Kamisan Sumarsih, Belasan Tahun Melahap Janji-janji Negara

CNN Indonesia
Sabtu, 21 Mei 2022 16:10 WIB
Sudah 15 tahun Sumarsih teguh menghadiri aksi Kamisan di seberang Istana, menuntut tanggung jawab negara atas anaknya yang tewas pada periode reformasi.
Ilustrasi. Aktivis Jaringan Solidaritas Korban untuk Keadilan mengikuti aksi Kamisan ke-605 di depan Istana Merdeka, Jakarta, Kamis, 10 Oktober 2019. (CNN Indonesia/Adhi Wicaksono)
Jakarta, CNN Indonesia --

Sudah 24 tahun berlalu sejak Presiden kedua RI Soeharto mengumumkan pengunduran dirinya sebagai penguasa pada 21 Mei 1998. Selama itu pula tuntutan penuntasan kasus HAM berat pada peristiwa reformasi 1998 terus bergulir.

Sudah 15 tahun, Maria Sumarsih tak pernah absen saban Kamis--kemudian dikenal dengan Aksi Kamisan-- menuntut negara menuntaskan kasus HAM berat yang menewaskan putranya, Bernadinus Realino Norma Irawan (Wawan) pada 1998 silam.

Tak sendirian, Sumarsih juga didampingi keluarga korban kasus HAM berat lain hingga aktivis dan simpatisan. Aksi yang semula digelar di seberang Istana Merdeka, Jakarta Pusat, belakangan mulai menjalar ke sejumlah daerah.

Tuntutan mereka sama, mendesak negara menuntaskan kasus HAM berat dan menyeret para pelaku dan aktor intelektualnya ke pengadilan. Hingga pekan ini, sudah 728 Kamis setia dilalui Sumarsih dkk di seberang istana kepresidenan.

Dalam surat untuk Presiden Jokowi, Sumarsih bersama Jaringan Solidaritas Korban untuk Keadilan (JSKK) menagih komitmen negara dalam penuntasan tragedi yang telah lalu.

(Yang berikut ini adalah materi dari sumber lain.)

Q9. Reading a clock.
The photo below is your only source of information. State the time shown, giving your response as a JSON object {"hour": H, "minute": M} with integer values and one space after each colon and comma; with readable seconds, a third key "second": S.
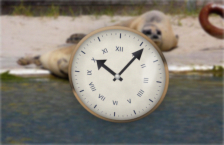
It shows {"hour": 10, "minute": 6}
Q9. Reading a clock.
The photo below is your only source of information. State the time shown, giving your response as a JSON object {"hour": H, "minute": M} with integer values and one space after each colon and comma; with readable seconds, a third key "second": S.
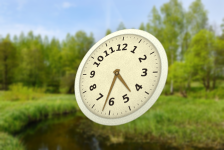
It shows {"hour": 4, "minute": 32}
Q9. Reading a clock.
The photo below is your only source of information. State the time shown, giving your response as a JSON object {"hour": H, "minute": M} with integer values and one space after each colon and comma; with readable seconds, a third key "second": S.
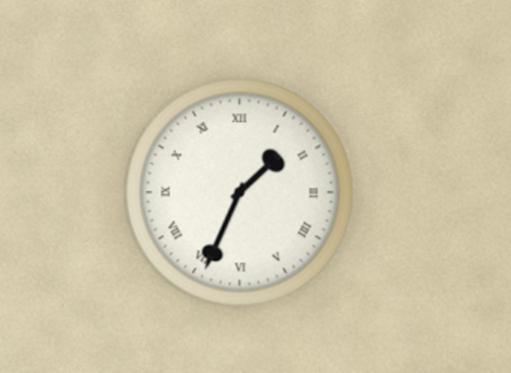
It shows {"hour": 1, "minute": 34}
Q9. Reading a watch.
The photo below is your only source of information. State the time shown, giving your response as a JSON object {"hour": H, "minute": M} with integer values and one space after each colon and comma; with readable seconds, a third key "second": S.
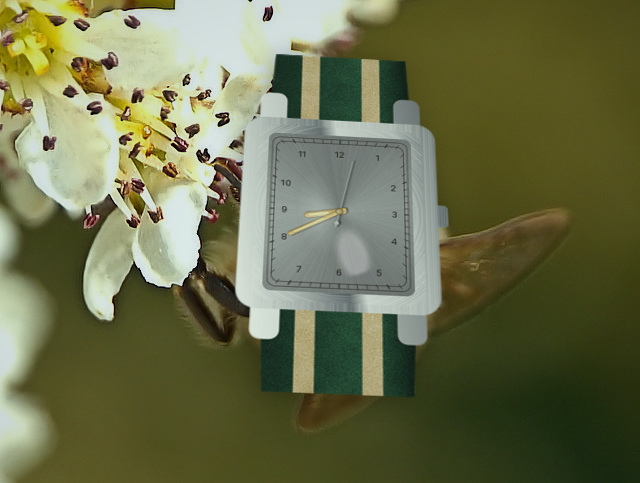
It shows {"hour": 8, "minute": 40, "second": 2}
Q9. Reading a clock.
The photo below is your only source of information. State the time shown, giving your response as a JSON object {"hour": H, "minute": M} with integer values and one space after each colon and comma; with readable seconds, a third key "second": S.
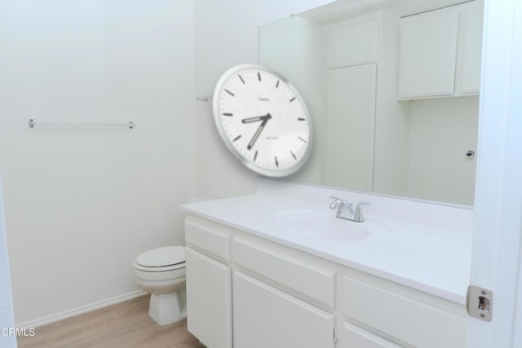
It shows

"Harapan saya agar Presiden Jokowi segera memberi tugas kepada Jaksa Agung untuk menindaklanjuti berkas penyelidikan kasus Semanggi I, Semanggi II, dan Trisakti. Agar segera ditindaklanjuti oleh Kejaksaan Agung ke tingkat penyidikan," terang Sumarsih saat dihubungi Minggu (15/5) malam.

Jika terbukti pelanggaran HAM berat benar terjadi, kata Sumarsih, Presiden Jokowi hendaknya juga membentuk Pengadilan HAM ad hoc untuk kasus Trisakti, Semanggi I, dan Semanggi II. Para korban tragedi tersebut, tegasnya, adalah pejuang reformasi dan demokrasi.

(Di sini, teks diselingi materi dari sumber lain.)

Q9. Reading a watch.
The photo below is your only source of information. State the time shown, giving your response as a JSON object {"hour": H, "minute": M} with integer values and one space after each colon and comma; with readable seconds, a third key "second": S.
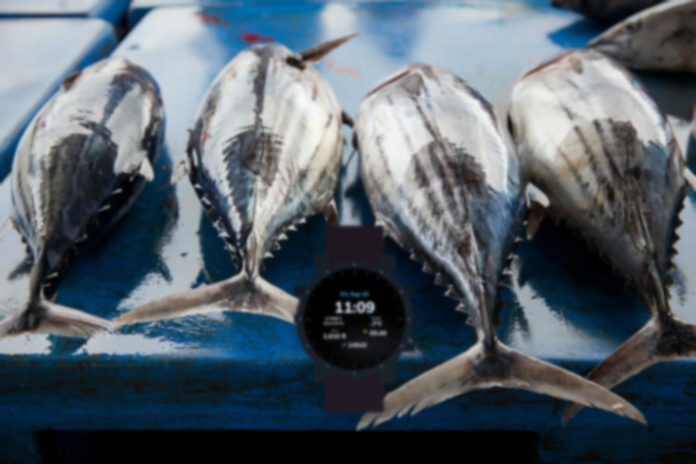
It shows {"hour": 11, "minute": 9}
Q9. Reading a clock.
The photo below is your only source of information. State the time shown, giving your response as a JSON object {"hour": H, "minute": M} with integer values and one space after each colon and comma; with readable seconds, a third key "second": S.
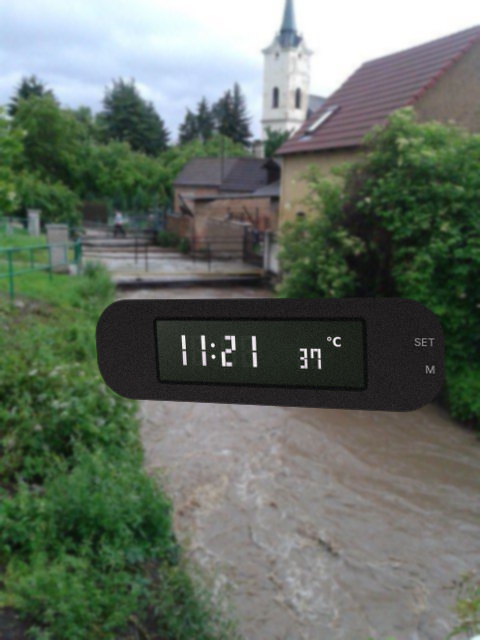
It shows {"hour": 11, "minute": 21}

Sumarsih berharap waktu yang tersisa dalam pemerintahan Presiden Jokowi ini dapat digunakan untuk menepati janji Nawacita yang ia usung pada pemilu 2014 lalu.

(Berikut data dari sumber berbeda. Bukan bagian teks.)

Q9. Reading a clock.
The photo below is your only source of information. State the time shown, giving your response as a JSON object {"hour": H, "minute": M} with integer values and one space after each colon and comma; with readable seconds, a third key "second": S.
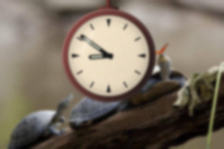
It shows {"hour": 8, "minute": 51}
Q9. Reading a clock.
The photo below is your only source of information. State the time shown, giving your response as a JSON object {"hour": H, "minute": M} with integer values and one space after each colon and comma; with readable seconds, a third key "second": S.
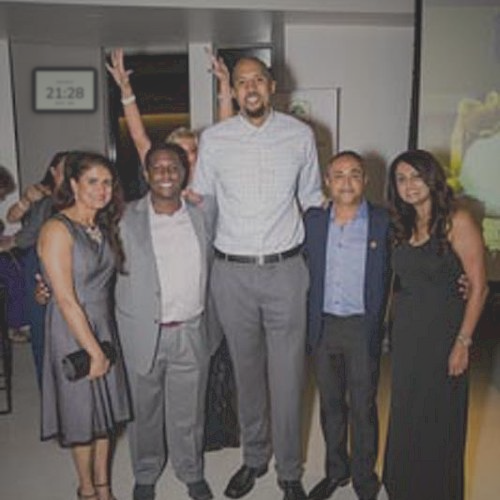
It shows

Tuntutan itu belum menemui titik terang setelah 24 tahun reformasi bergulir. Yang terjadi justru mulai menjauh dari semangat penegakan hukum.

Saat mengundang mahasiswa Universitas Trisakti pada 18 Mei 2022, Kepala Staf Presiden (KSP) Jenderal TNI (Purn) Moeldoko mengatakan kasus HAM berat yang terjadi sebelum UU 26/2000 sebaiknya diselesaikan secara non-yudisial atau tidak melalui mekanisme peradilan.

Para mahasiswa Trisakti mementahkan pernyataan Moeldoko. Presiden Mahasiswa Universitas Trisakti Fauzan Raisal Misrawi menegaskan pihaknya tetap ingin kasus pelanggaran HAM, termasuk Tragedi 1998 itudiselesaikan lewat pengadilan

"Yang kami inginkan adalah jalur yudisial di sini, bukan non-yudisial untuk menuntaskan pelanggaran HAM Trisakti, Semanggi I dan II ini," ujar Fauzan saat dihubungi, Rabu (18/5).

Salah satu relawan Kamisan, Vebrina Monicha juga menyinggung Nawacita. Sejauh ini, dia menganggap itu janji belaka.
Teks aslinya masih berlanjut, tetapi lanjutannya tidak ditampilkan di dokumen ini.